The Russian military's unrestrained use of ordnance against targets in Syria regardless of the resulting toll in civilian lives has prompted the Islamist group to examine whether Putin might make a more suitable foe for the military-political strategy Hamas has developed over the years. Israel's insistence on avoiding unnecessary harm to noncombatants has complicated the organization's attempts to paint the Jewish State as dismissive of human life and disdainful of the laws of war, an objective at the center of Hamas's approach to asymmetrical warfare. If Israel will not cooperate as expected, say officials, Hamas will simply have to find an enemy prepared to inflict more damage on the people of the Gaza Strip.
Organization spokesman Fawzi Barhoum told journalists that while the destruction of the Zionist Entity remains the chief goal, the path to that destination may have to run through Moscow. "It is important to play to our strengths," he explained. "Russia is much better-positioned than the Zionists to play into our hands, and we believe Putin would cause much more destruction and death in Gaza than the Israeli military, if provoked properly. We must still determine both the feasibility of the shift in focus and the ways in which to make it happen."

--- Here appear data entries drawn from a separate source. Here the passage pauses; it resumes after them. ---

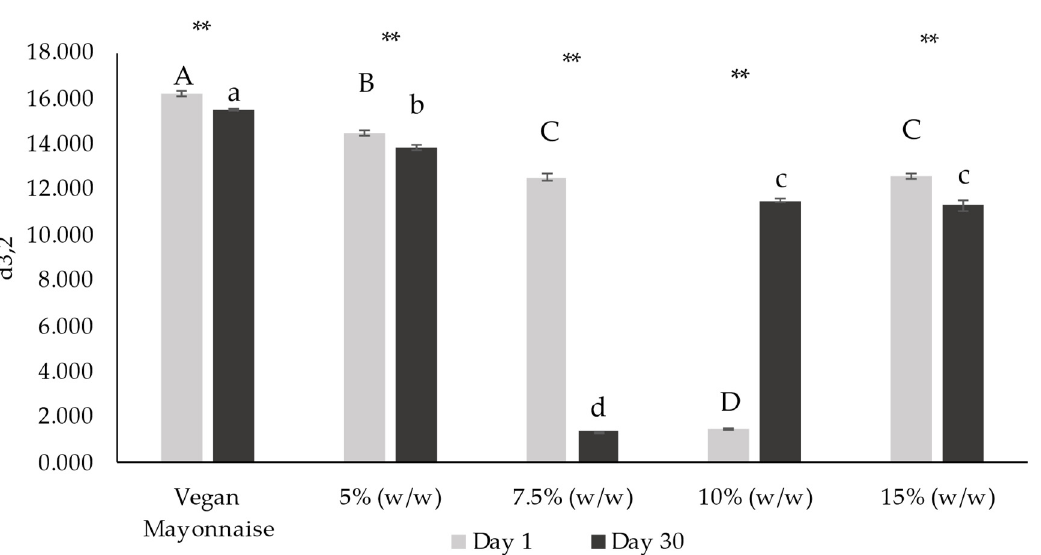
Figure 11. Sauter diameter (d 3,2 ) from droplet size distribution of emulsions with 5, 7.5, 10 and 15% ( w / w ) of miso paste and standard emulsion, measured 1 and 30 days after emulsion preparation. Different letters indicate significantly different results ( p < 0.05) according to Tukey test. Two asterisks represent non significantly ( p > 0.05) and significantly ( p < 0.05) different results, respectively, according to the t -Test.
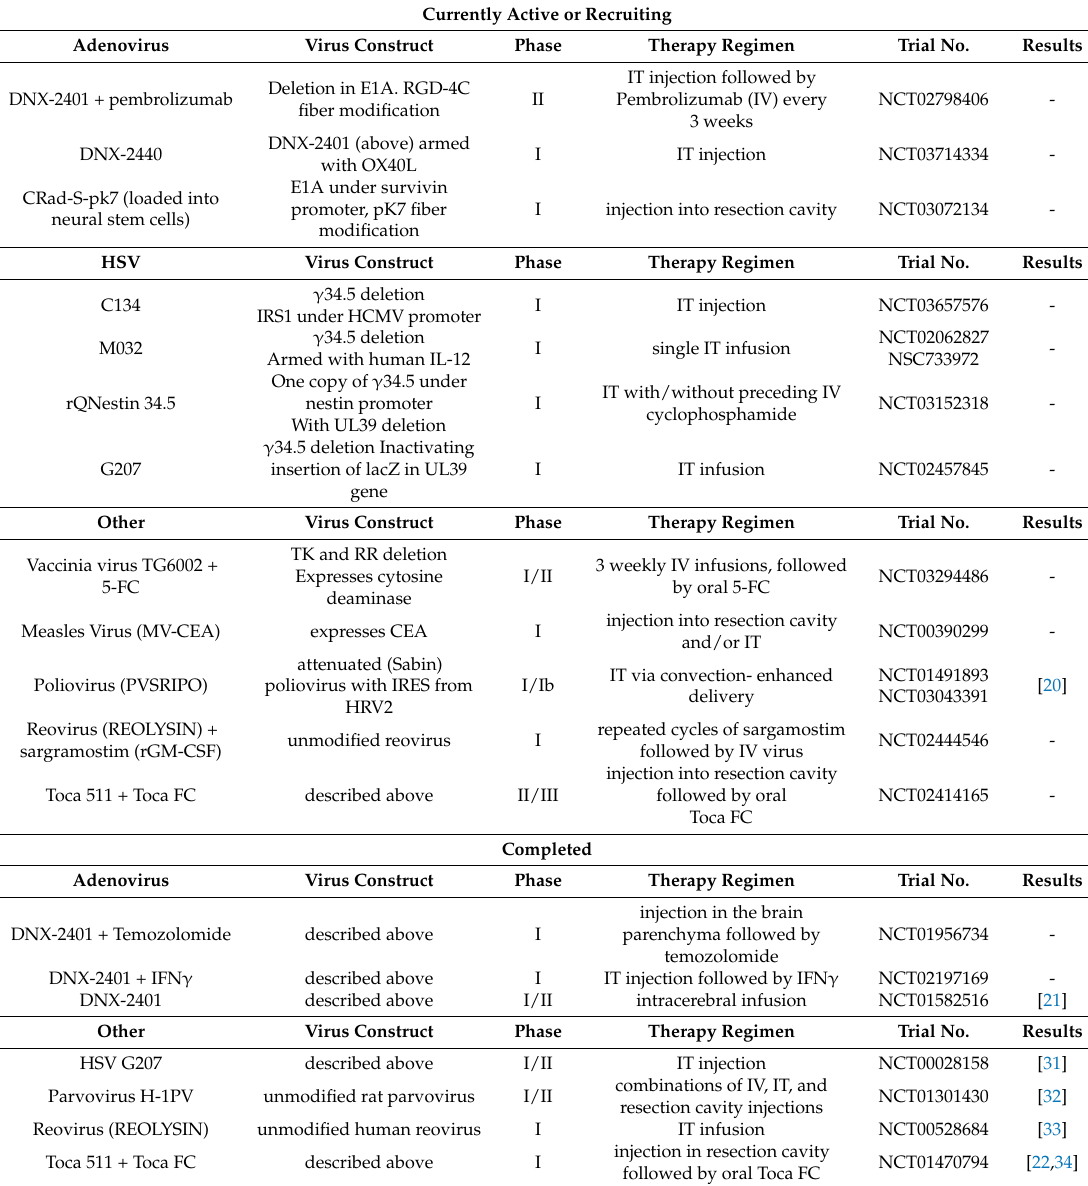
Table 1. Currently active or completed clinical trials utilizing replication-competent viruses against malignant gliomas. Search results from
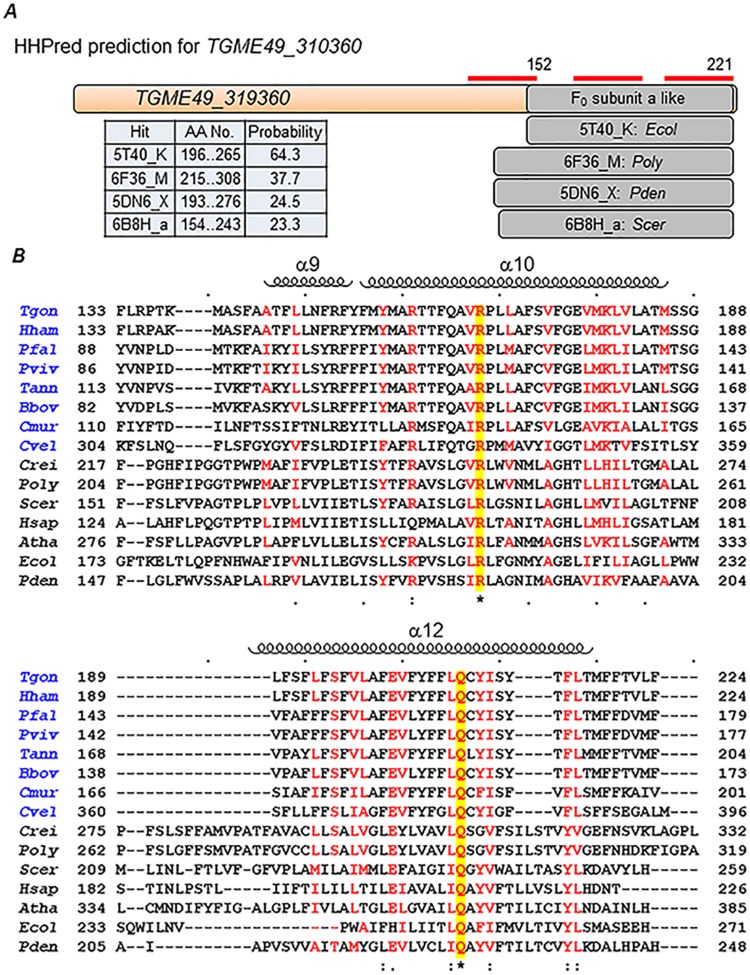
HHPred identification of novel FO subunit a based on conserved structural features.(A) Representation of the pairwise sequence alignments generated by HHPred [46,47] for the putative FO subunit a from T. gondii and 4 other FO subunit a proteins for which the structure is known. The table provides details of the amino acid length and a probability score for the prediction from the hit alignments. The red lines indicated the 3 transmembrane domains present in the T. gondii protein. (B) Protein sequence alignments and secondary structure information were made using the Clustal Omega [48] and ESPript [49] software, and only the C-terminal portion of respective proteins is shown. The names of alveolate species are highlighted in blue. For the nonalveolate species included in the alignment, the FO subunit a is either readily identified from sequence (Scer, Hsap, Atha, Ecol, and Pten) or has been experimentally determined (Crei and Poly). Positions with similar amino acids are highlighted in red in the alignment. The arginine and glutamine residues, highlighted in yellow, are conserved in all species and important for function. The helices (α9, α10, and α12) shown are from the structure of Poly F-type ATP synthase. Species names: Tgon, T. gondii; Hham, Hammondia hammondi; Pfal, P. falciparum; Pviv, P. vivax; Tann, Theileria annulata; Bbov, B. bovis; Cmur, C. muris; Cvel, C. velia; Crei, C. reinhardtii; Poly, Polytomella sp.; Scer, S. cerevisiae; Hsap, Homo sapiens; Atha, A. thaliana; Ecol, Escherichia coli; Pden, Paracoccus denitrificans.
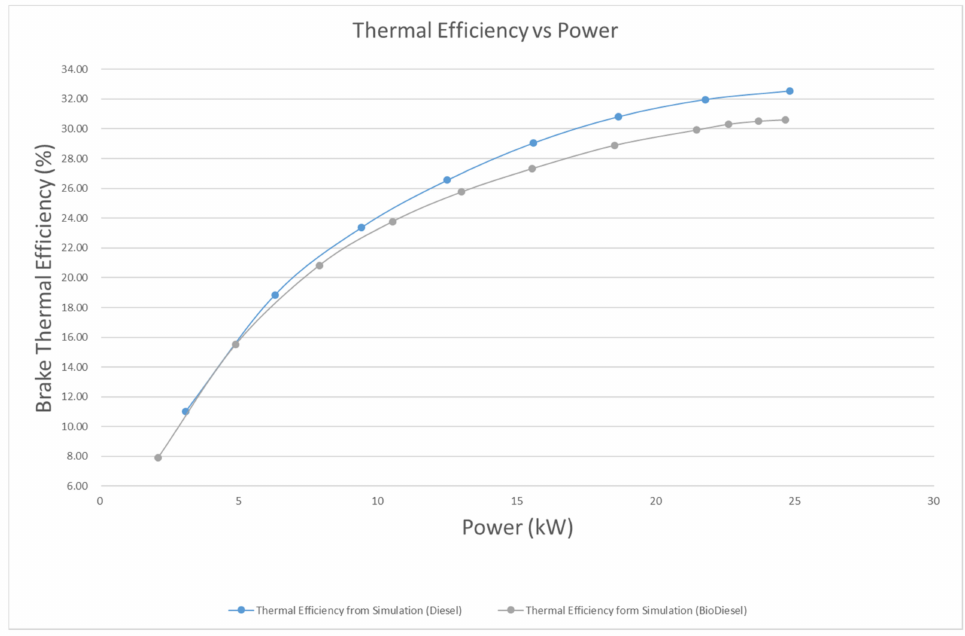
Figure 17. Brake thermal efficiency vs.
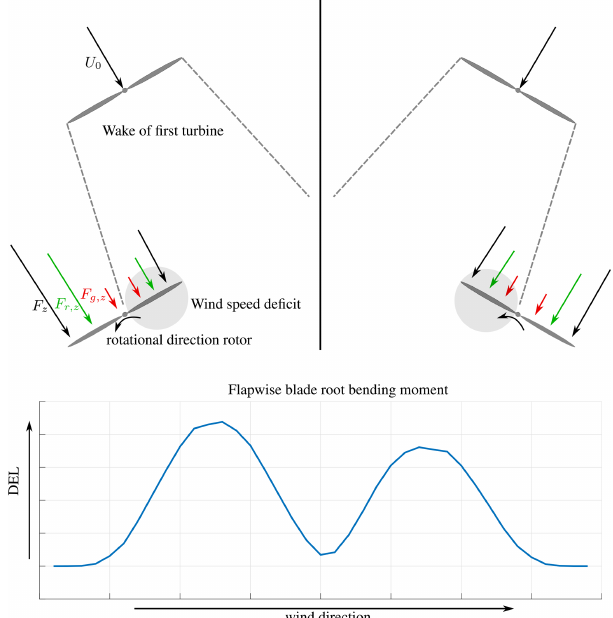
Figure A1. Schematic illustration of the flapwise blade root bending moment according to Reinwardt (2017). The aerodynamic force F r ,z , the gravitational force F g ,z , as well as the total force F z perpendicular to the rotor plane at different wake situations are marked.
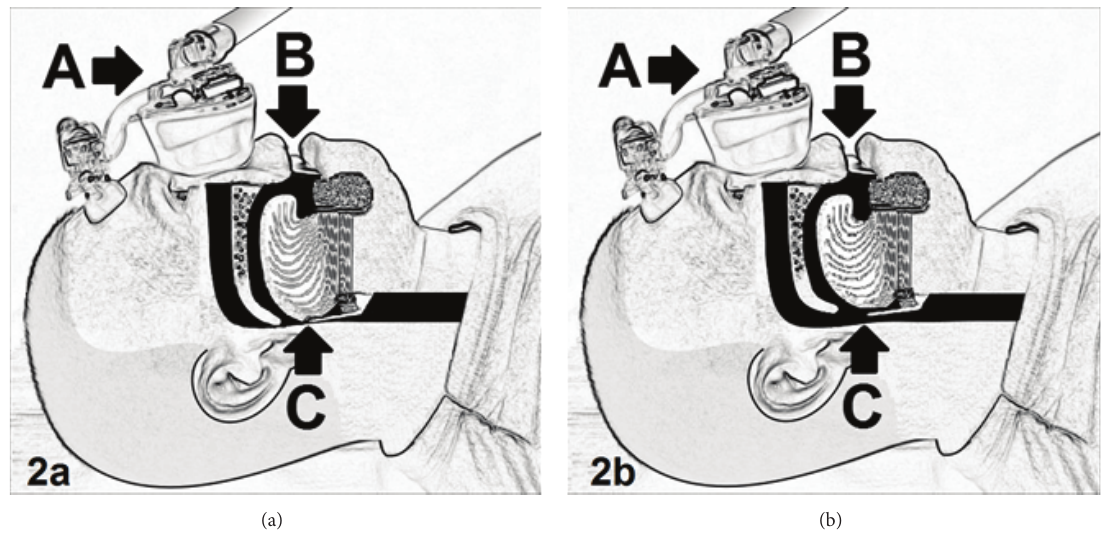
Figure 2: Fixed pressure delivered with a CPAP device (applied via a nasal soft-gel triangle mask) with the patient performing the Five- Minute CPAP Test using supine awake snoring. (a) demonstrates that the patient is able to snore at lower pressures with closure of the upper airway. (b) demonstrates a higher pressure at which the patient can no longer snore (Quiet Pressure) with an open airway. Labels: A = CPAP via a soft-gel nasal triangle mask, B = standard tongue depressor between teeth, and C = upper airway at the level of the soft palate, base of tongue, and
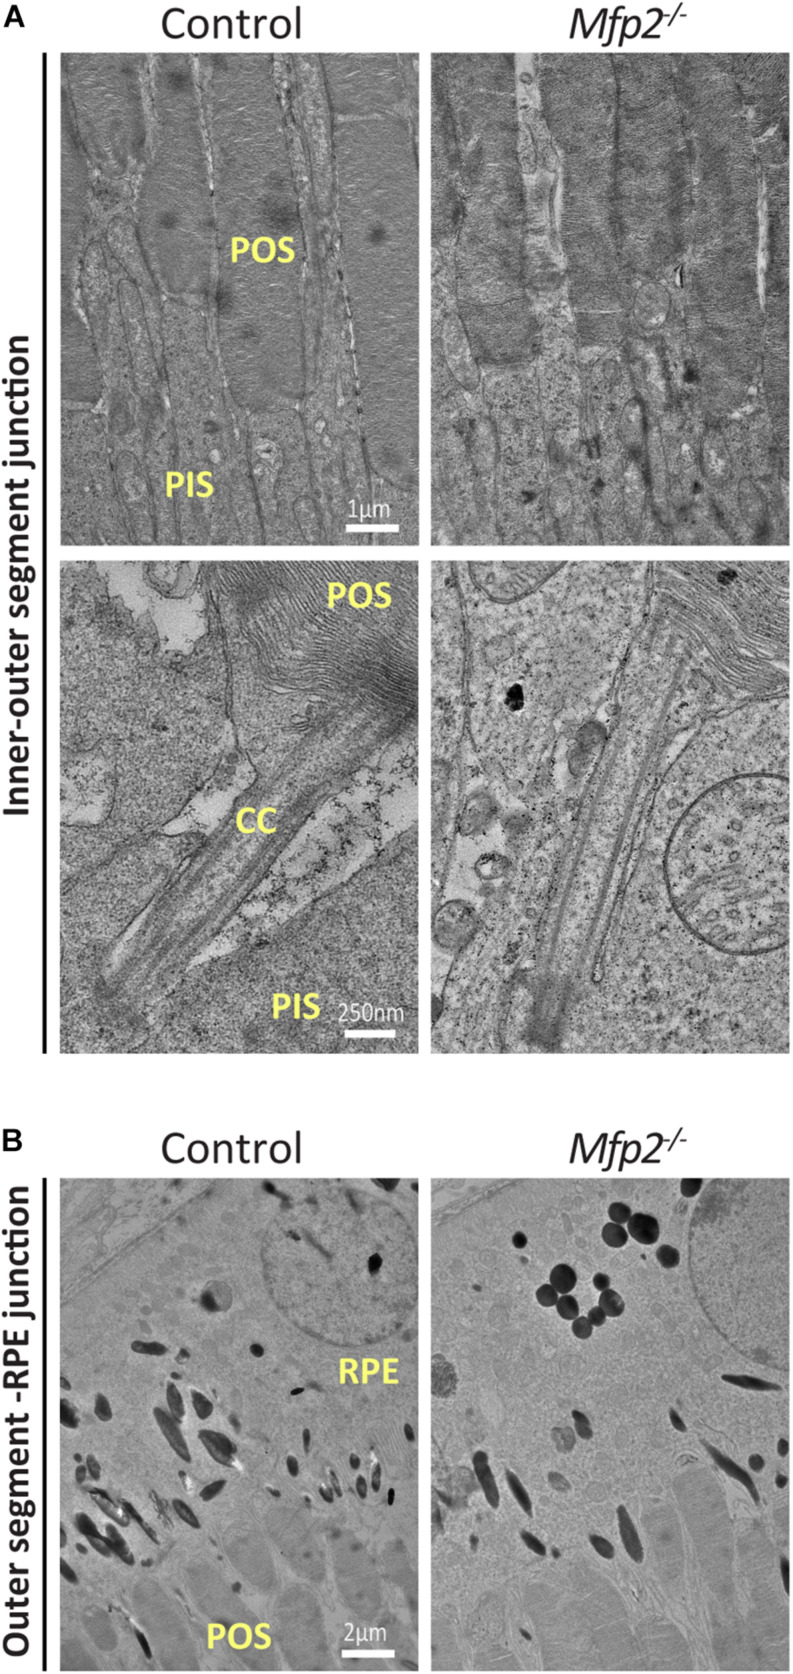
Normal POS formation in Mfp2–/– mice. TEM analysis reveals (A) unaltered POS disc organization and density and normal connecting cilium appearance and (B) normal contact of the POS with RPE cells in 3 weeks-old Mfp2–/– mice (n = 3-5 per genotype). CC, connecting cilium; POS, photoreceptor outer segment; PIS, photoreceptor inner segment; RPE, retinal pigment epithelium.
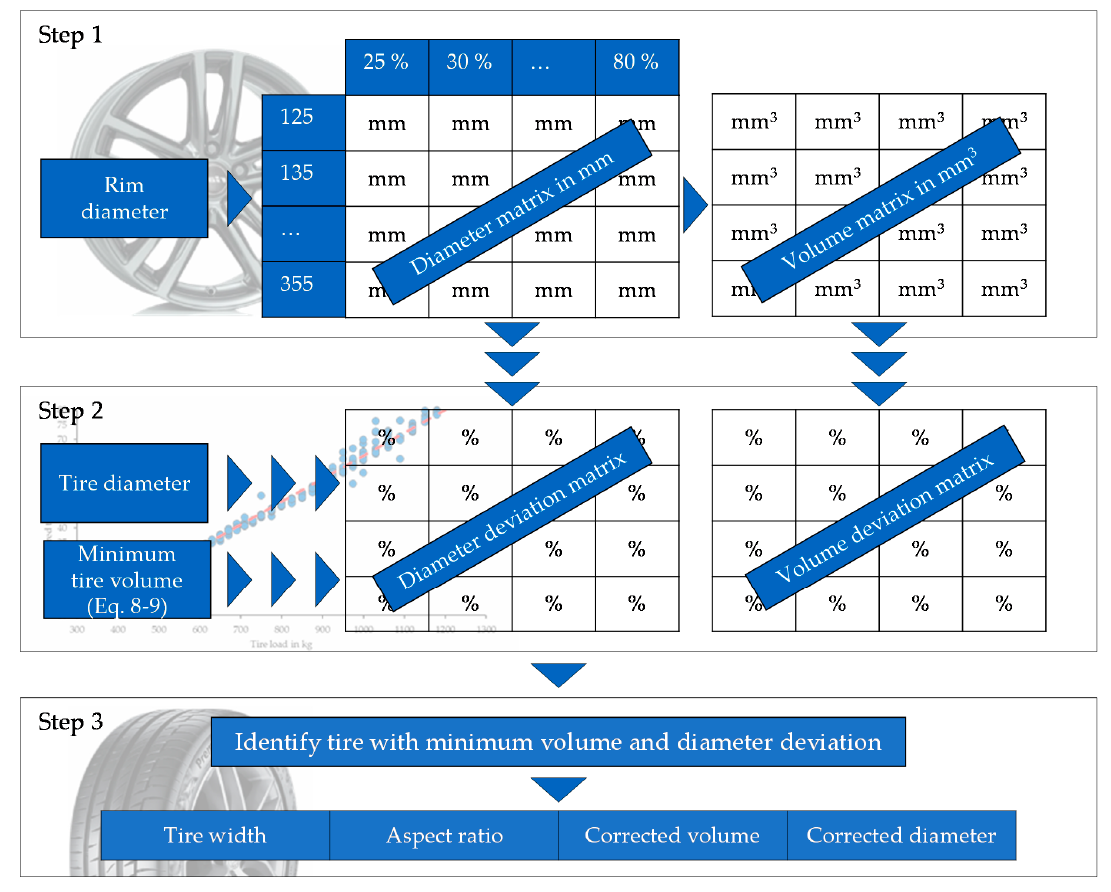
Figure 2. Overview of the correction method for the tire dimensions.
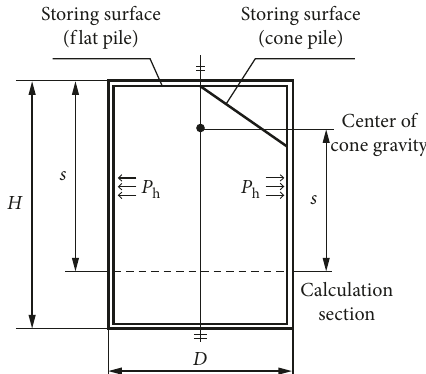
Figure 1: Mechanical model of silo wall pressure (no-funnel) (modified from Sun et al.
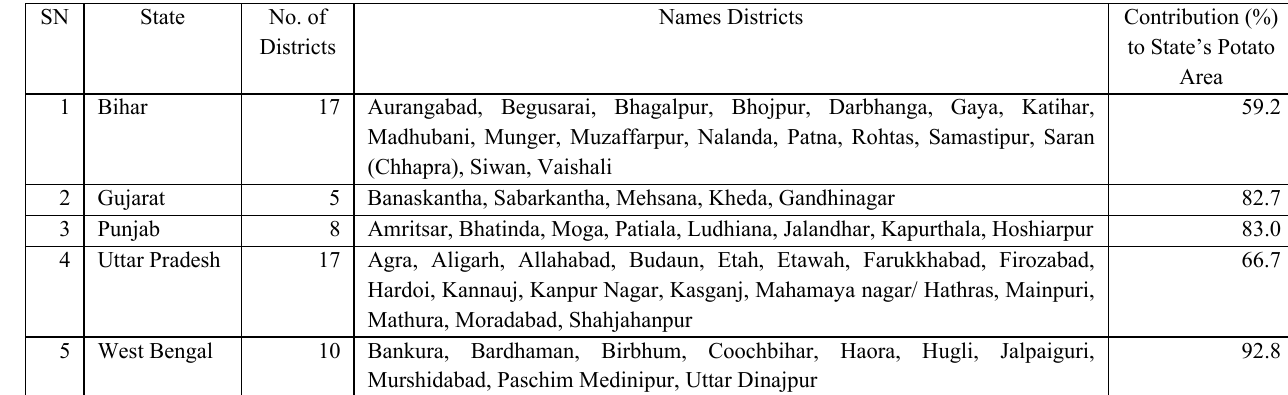
Figure 1. Potato growing states of India for which area and production estimates are carried out under CHAMAN Project.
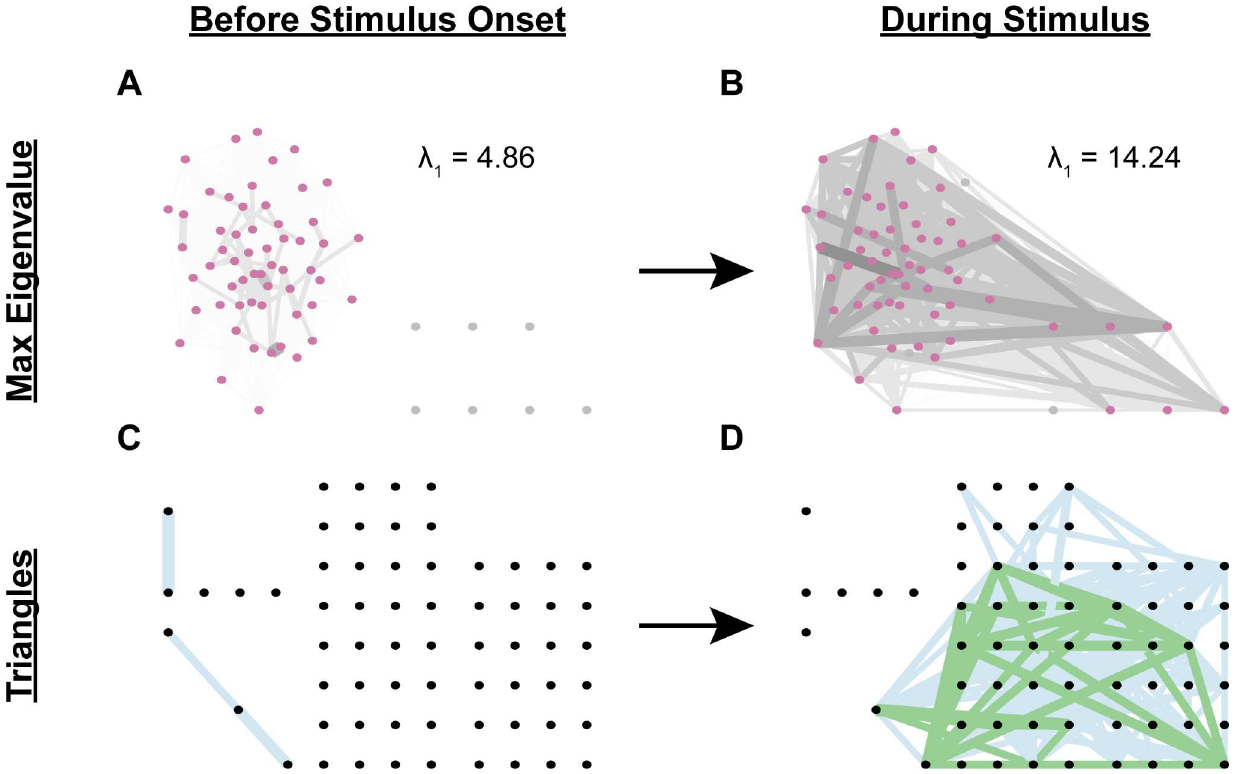
Fig 5. NaCl induces an increase in max eigenvalue and number of (strong) triangles. The networks depicted here, for one example worm, show neurons (circles) connected by lines (edges). In Panels A and B, the normalized mutual information (NMI) between any two neurons is indicated by both edge shading and thickness, where darker and thicker lines indicate larger NMI. Panels A and B show the network’s max eigenvalue ( λ 1), and Panels C and D depict the strongest (i.e., NMI > = 0.4) interactions in the network (hence, why many edges are missing), with those in green indicating the presence of a triangle (i.e., a triplet of connected neurons whose total weight > = 1.8) and those in blue its absence. Before the worm is exposed to 200mM NaCl, the neural network is composed of weak interactions, producing a low max eigenvalue (A), and no strong triangles (C). Once exposed to 200mM NaCl, the worm’s neural network has many stronger interactions, increasing its max eigenvalue (B), and forming several strong triangles (D). Edges in panels A and B were assigned to 0.2-wide bins from 0 to 1. All edges less than 0.4 were removed from panels C and D for the purpose of visualization. Neuron positions were fixed between panels A and B, and C and D, such that A can be directly compared to B, and C can be directly compared to D.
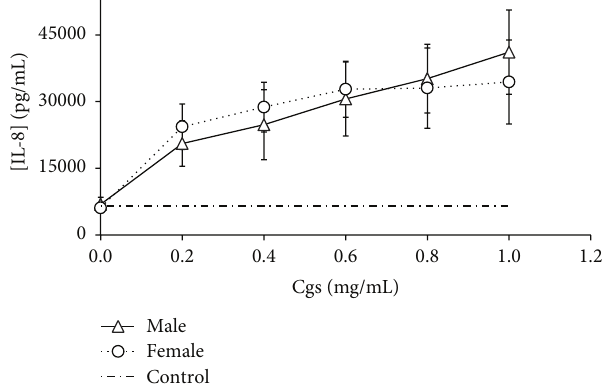
Figure 2: Increase in IL-6 concentration (pg/mL) in culture medium after the 24-hour incubation of PBMCs from male and female healthy subjects with Cgs isolated from the blood of male and female SCZ patients, respectively.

Working to Hamas's advantage in that regard is a break with Russia's ally Basher Assad of Syria that happened early in that country's civil war. During the upheaval that followed the Arab Spring, Hamas openly sided with the Syrian rebels in a move that prompted their former patron Assad to ban them from the country. Russia, one of Assad's chief supporters, has already demonstrated its readiness to kill in defense of his regime, with a disregard for accuracy and human life that has not only claimed large numbers of civilian casualties, but resulted in one cruise missile hitting faraway Iran by mistake, and another hitting a house in Russia itself.
"Putin has shown he is more interested in attacking Assad's foes than in weakening the Islamic State, the ostensible reason for Russia's involvement," noted Mideast political analyst Kluss Terfuq. "Being on Assad's bad list puts Hamas in a good position to exploit that. On top of that, Hamas considers Turkey an ally, and with the current state of Russian-Turkish relations, that's awfully important."
Terfuq refrained from speculating what specific sort of provocation Hamas could use to target Russia. The group lacks missiles with the range to hit Russia, or even its facilities in Syria. "But now that Israel and Russia are coordinating air operations over Syria to avoid complications, Hamas can just consider an attack on Israel an attack on Russian interests, and continue pretty much as before."